Currently, little data is available for how pregnant and lactating women will react to the approved Moderna or Pfizer vaccines, but health experts say the results they have collected are promising.
“You…make educated guesses based on pharmacodynamics and other viruses that are very similar to the one we are seeing,” said Dr. Teresa Baker, “And that is what we are basing a very educated and thoughtful decision to recommend this vaccine to all pregnancy and breastfeeding moms.”
The vaccine, which utilizes mRNA technology, does not contain the live virus and doesn’t interact with genetic material, like DNA, leading experts to believe it is unlikely to pose a serious risk.
Based on this data, medical associations including the American College of Obstetricians and Gynecologists along with the Society for Maternal Fetal Medicine have recommended the vaccine for use for these groups of women.
Dr. Thomas Hale, executive director of the InfantRisk Center at Texas Tech University Health Sciences Center said in an interview that the conversation about whether a woman should get a vaccine should happen with a healthcare provider ahead of time since each case could vary.

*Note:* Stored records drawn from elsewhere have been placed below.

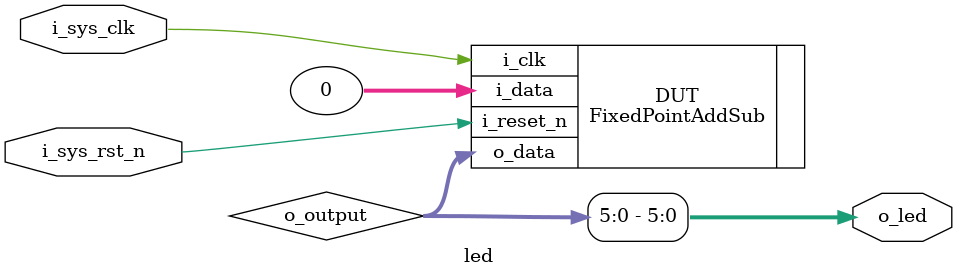
<source format=v>
module led (
    input   wire            i_sys_clk,          // clk input
    input   wire            i_sys_rst_n,        // reset input
    output  wire     [5:0]   o_led    // 6 LEDS pin
);

// module FixedPointAddSub(
//     input   wire    [0:0]   i_clk,
//     input   wire    [0:0]   i_reset_n,
//     input   wire    [7:0]   i_data,
//     output  reg     [7:0]   o_data
// );
wire [7:0] o_output;
FixedPointAddSub DUT(
    .i_clk(i_sys_clk),
    .i_reset_n(i_sys_rst_n),
    .i_data('h00),  // Example input data, modify as needed
    .o_data(o_output)   // Connect output to LED pins
);
assign o_led = o_output[5:0]; // Assign the first 6 bits to the LED output    

endmodule

</source>
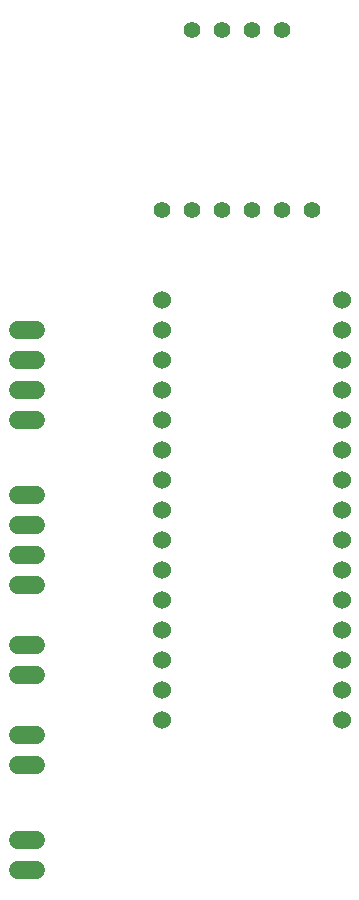
<source format=gbr>
G04 EAGLE Gerber RS-274X export*
G75*
%MOMM*%
%FSLAX34Y34*%
%LPD*%
%INTop Copper*%
%IPPOS*%
%AMOC8*
5,1,8,0,0,1.08239X$1,22.5*%
G01*
%ADD10C,1.524000*%
%ADD11C,1.524000*%
%ADD12C,1.397000*%


D10*
X264160Y-464820D03*
X264160Y-439420D03*
X264160Y-414020D03*
X264160Y-388620D03*
X264160Y-363220D03*
X264160Y-337820D03*
X264160Y-490220D03*
X264160Y-515620D03*
X264160Y-541020D03*
X264160Y-566420D03*
X264160Y-591820D03*
X264160Y-617220D03*
X264160Y-642620D03*
X264160Y-312420D03*
X264160Y-287020D03*
X416560Y-464820D03*
X416560Y-490220D03*
X416560Y-515620D03*
X416560Y-541020D03*
X416560Y-566420D03*
X416560Y-591820D03*
X416560Y-439420D03*
X416560Y-414020D03*
X416560Y-388620D03*
X416560Y-363220D03*
X416560Y-337820D03*
X416560Y-312420D03*
X416560Y-287020D03*
X416560Y-617220D03*
X416560Y-642620D03*
D11*
X157480Y-604520D02*
X142240Y-604520D01*
X142240Y-579120D02*
X157480Y-579120D01*
X157480Y-680720D02*
X142240Y-680720D01*
X142240Y-655320D02*
X157480Y-655320D01*
X157480Y-769620D02*
X142240Y-769620D01*
X142240Y-744220D02*
X157480Y-744220D01*
X157480Y-388620D02*
X142240Y-388620D01*
X142240Y-363220D02*
X157480Y-363220D01*
X157480Y-337820D02*
X142240Y-337820D01*
X142240Y-312420D02*
X157480Y-312420D01*
X157480Y-528320D02*
X142240Y-528320D01*
X142240Y-502920D02*
X157480Y-502920D01*
X157480Y-477520D02*
X142240Y-477520D01*
X142240Y-452120D02*
X157480Y-452120D01*
D12*
X264795Y-210820D03*
X290195Y-210820D03*
X315595Y-210820D03*
X340995Y-210820D03*
X366395Y-210820D03*
X391795Y-210820D03*
X290195Y-58420D03*
X315595Y-58420D03*
X340995Y-58420D03*
X366395Y-58420D03*
M02*

</source>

“If a mother is really in that high-risk category, she is the one that probably needs to be immunized for sure because this could be the difference between life and death in these mothers alone. So, it is all risk-benefit ratio,” said Hale.
Currently, there is no federal guidance or data for when it is best for pregnant women to get the vaccine, it is usually safer to wait until after the first trimester or even up to 6 months before getting any medication or vaccine.